Dr. Mayberg describes the latest research conducted on depression.
Dr. Mayberg:
Well, one of the things that is sort of new trends is that brain imaging has allowed us not to make diagnoses of depression. I mean, general practitioner, gynecologist, I mean, every doctor, you don’t need to be a psychiatrist to diagnose depression. Every doctor recognizes signs and symptom, and the treatments are fairly well established, but what we are coming to learn is that one has to think about just not replacing chemistry or doing therapy, but trying to understand what is not working properly in the brain.
And so what brain scanning has allowed us to do is to try to study the brain in people who are ill, use the treatments we have to actually understand what’s wrong and what corrects, to start to get a handle on just what is driving these very complex set of symptoms. We are taking the approach to depression just like a neurologist takes an approach to Parkinson’s disease or someone who has a stroke to understand where in the brain is responsible for the behaviors that we see.
And so just like when someone presents and says, “You know, I am having trouble moving my arm and I can’t talk right, and I seem to be having trouble with my vision, and it just started up, you know, yesterday very suddenly.” Say that to a neurologist, say that to an emergency room doctor, they know immediately how to approach a patient and say, “I know where in the brain those symptoms are coming from.”

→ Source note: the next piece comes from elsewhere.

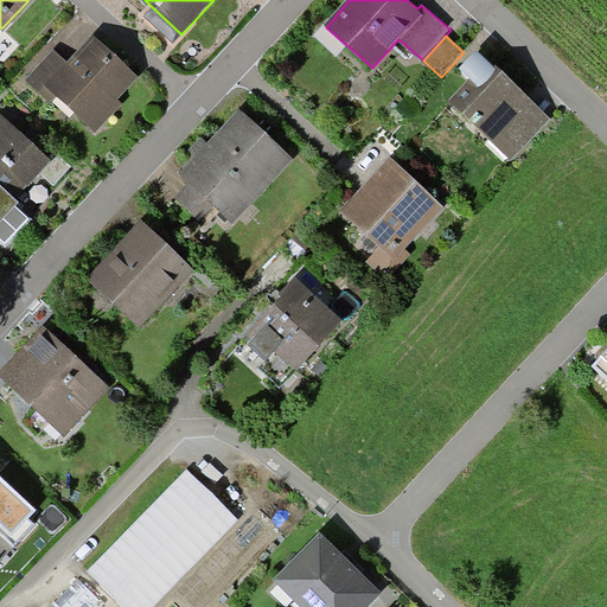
[(90,133),(136,83),(101,50),(91,42),(66,69),(52,55),(23,87),(46,108),(55,100),(90,133)]
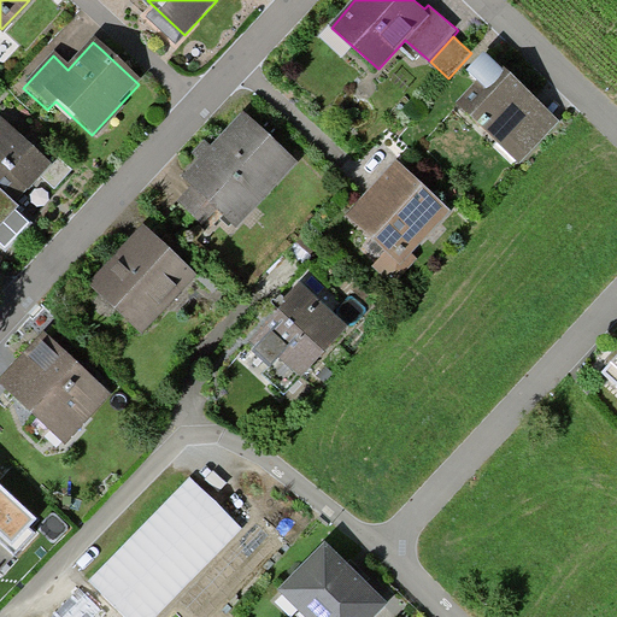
[(522,163),(560,121),(485,52),(466,71),(479,82),(458,104),(522,163)]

And what’s happening new in psychiatry, and it’s not that new, it started, you know, 20 years ago with advanced imaging techniques, is we can--not just think about this laundry list of symptoms, it’s very good to make the diagnosis--but we can use that to say, “Where in the brain do those symptoms come from?” And things like PET scanning allow us to map the brain and see how it’s working and actually see that certain areas of brain, they are not absent in functioning, but they are not working 100%.
And to understand how different treatments correct brain function and we can study how medication works, we can study how therapy works, and that’s put a very different face on this illness. It’s not just psychological, it was never psychological, but it makes it concrete, just like when you have chest pain, it isn’t just, “Oh, I shouldn’t have eaten so much.” It’s that no, chest pain is indicative that you may have a blocked artery, and that that set of symptoms has a biology that’s resulting in the symptoms.
Same thing with depression; taking this elaborate and complex constellation of symptoms and actually looking to see what in the brain isn’t working as it should.
About Dr. Mayberg, M.D., FRCPC:
Helen Mayberg, M.D., FRCPC, if a Professor of Psychiatry Neurology at Emory University School of Medicine. She received her bachelor’s degree in Psychobiology from the University of California and her medical degree from the University of Southern California, School of Medicine. Her research concerns the characterization of neural systems mediating mood and emotions in health and disease using functional neuroimaging. Defining brain mechanisms underlying major depression is the primary goal, with an emphasis on development of algorithms that will discriminate patient subgroups, optimize treatment selection, and provide markers of disease vulnerability.